— start Stored records —

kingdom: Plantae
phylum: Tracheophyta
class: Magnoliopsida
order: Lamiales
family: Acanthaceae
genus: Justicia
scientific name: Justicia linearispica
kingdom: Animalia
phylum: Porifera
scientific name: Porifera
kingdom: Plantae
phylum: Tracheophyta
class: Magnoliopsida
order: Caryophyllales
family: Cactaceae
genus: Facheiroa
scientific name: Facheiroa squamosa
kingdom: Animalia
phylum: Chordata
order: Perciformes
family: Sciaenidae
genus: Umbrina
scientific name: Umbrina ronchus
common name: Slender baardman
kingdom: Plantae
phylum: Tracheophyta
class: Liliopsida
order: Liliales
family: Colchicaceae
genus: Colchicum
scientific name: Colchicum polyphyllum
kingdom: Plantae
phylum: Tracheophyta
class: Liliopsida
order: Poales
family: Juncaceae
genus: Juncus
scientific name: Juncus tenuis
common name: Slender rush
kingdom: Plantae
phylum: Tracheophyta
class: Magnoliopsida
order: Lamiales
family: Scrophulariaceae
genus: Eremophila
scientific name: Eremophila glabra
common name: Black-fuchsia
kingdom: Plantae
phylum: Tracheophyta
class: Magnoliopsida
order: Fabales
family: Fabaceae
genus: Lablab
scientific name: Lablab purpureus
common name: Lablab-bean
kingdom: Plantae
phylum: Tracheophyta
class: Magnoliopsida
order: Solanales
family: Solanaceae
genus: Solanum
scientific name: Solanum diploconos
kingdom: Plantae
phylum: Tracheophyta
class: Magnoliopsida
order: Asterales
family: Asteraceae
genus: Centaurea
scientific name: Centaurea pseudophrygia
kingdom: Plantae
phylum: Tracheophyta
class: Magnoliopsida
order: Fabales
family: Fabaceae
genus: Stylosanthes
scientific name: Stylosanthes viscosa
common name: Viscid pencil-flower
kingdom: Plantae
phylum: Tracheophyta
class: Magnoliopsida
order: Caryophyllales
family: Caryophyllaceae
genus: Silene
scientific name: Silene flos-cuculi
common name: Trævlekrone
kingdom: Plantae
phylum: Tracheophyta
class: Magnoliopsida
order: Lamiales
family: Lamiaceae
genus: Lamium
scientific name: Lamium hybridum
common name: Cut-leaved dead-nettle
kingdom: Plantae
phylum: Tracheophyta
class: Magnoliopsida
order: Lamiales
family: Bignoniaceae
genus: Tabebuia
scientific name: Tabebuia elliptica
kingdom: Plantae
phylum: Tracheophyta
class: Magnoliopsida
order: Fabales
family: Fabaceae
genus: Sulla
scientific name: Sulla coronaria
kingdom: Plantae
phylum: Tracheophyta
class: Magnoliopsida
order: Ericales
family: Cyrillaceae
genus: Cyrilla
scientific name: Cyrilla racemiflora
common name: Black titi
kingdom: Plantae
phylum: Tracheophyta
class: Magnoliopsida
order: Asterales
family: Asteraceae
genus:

— end Stored records —

Your objective: Swap "common name" for "vernacular name" throughout the records above and leave every other part of them unchanged.

Solution for this exercise:
kingdom: Plantae
phylum: Tracheophyta
class: Magnoliopsida
order: Lamiales
family: Acanthaceae
genus: Justicia
scientific name: Justicia linearispica
kingdom: Animalia
phylum: Porifera
scientific name: Porifera
kingdom: Plantae
phylum: Tracheophyta
class: Magnoliopsida
order: Caryophyllales
family: Cactaceae
genus: Facheiroa
scientific name: Facheiroa squamosa
kingdom: Animalia
phylum: Chordata
order: Perciformes
family: Sciaenidae
genus: Umbrina
scientific name: Umbrina ronchus
vernacular name: Slender baardman
kingdom: Plantae
phylum: Tracheophyta
class: Liliopsida
order: Liliales
family: Colchicaceae
genus: Colchicum
scientific name: Colchicum polyphyllum
kingdom: Plantae
phylum: Tracheophyta
class: Liliopsida
order: Poales
family: Juncaceae
genus: Juncus
scientific name: Juncus tenuis
vernacular name: Slender rush
kingdom: Plantae
phylum: Tracheophyta
class: Magnoliopsida
order: Lamiales
family: Scrophulariaceae
genus: Eremophila
scientific name: Eremophila glabra
vernacular name: Black-fuchsia
kingdom: Plantae
phylum: Tracheophyta
class: Magnoliopsida
order: Fabales
family: Fabaceae
genus: Lablab
scientific name: Lablab purpureus
vernacular name: Lablab-bean
kingdom: Plantae
phylum: Tracheophyta
class: Magnoliopsida
order: Solanales
family: Solanaceae
genus: Solanum
scientific name: Solanum diploconos
kingdom: Plantae
phylum: Tracheophyta
class: Magnoliopsida
order: Asterales
family: Asteraceae
genus: Centaurea
scientific name: Centaurea pseudophrygia
kingdom: Plantae
phylum: Tracheophyta
class: Magnoliopsida
order: Fabales
family: Fabaceae
genus: Stylosanthes
scientific name: Stylosanthes viscosa
vernacular name: Viscid pencil-flower
kingdom: Plantae
phylum: Tracheophyta
class: Magnoliopsida
order: Caryophyllales
family: Caryophyllaceae
genus: Silene
scientific name: Silene flos-cuculi
vernacular name: Trævlekrone
kingdom: Plantae
phylum: Tracheophyta
class: Magnoliopsida
order: Lamiales
family: Lamiaceae
genus: Lamium
scientific name: Lamium hybridum
vernacular name: Cut-leaved dead-nettle
kingdom: Plantae
phylum: Tracheophyta
class: Magnoliopsida
order: Lamiales
family: Bignoniaceae
genus: Tabebuia
scientific name: Tabebuia elliptica
kingdom: Plantae
phylum: Tracheophyta
class: Magnoliopsida
order: Fabales
family: Fabaceae
genus: Sulla
scientific name: Sulla coronaria
kingdom: Plantae
phylum: Tracheophyta
class: Magnoliopsida
order: Ericales
family: Cyrillaceae
genus: Cyrilla
scientific name: Cyrilla racemiflora
vernacular name: Black titi
kingdom: Plantae
phylum: Tracheophyta
class: Magnoliopsida
order: Asterales
family: Asteraceae
genus:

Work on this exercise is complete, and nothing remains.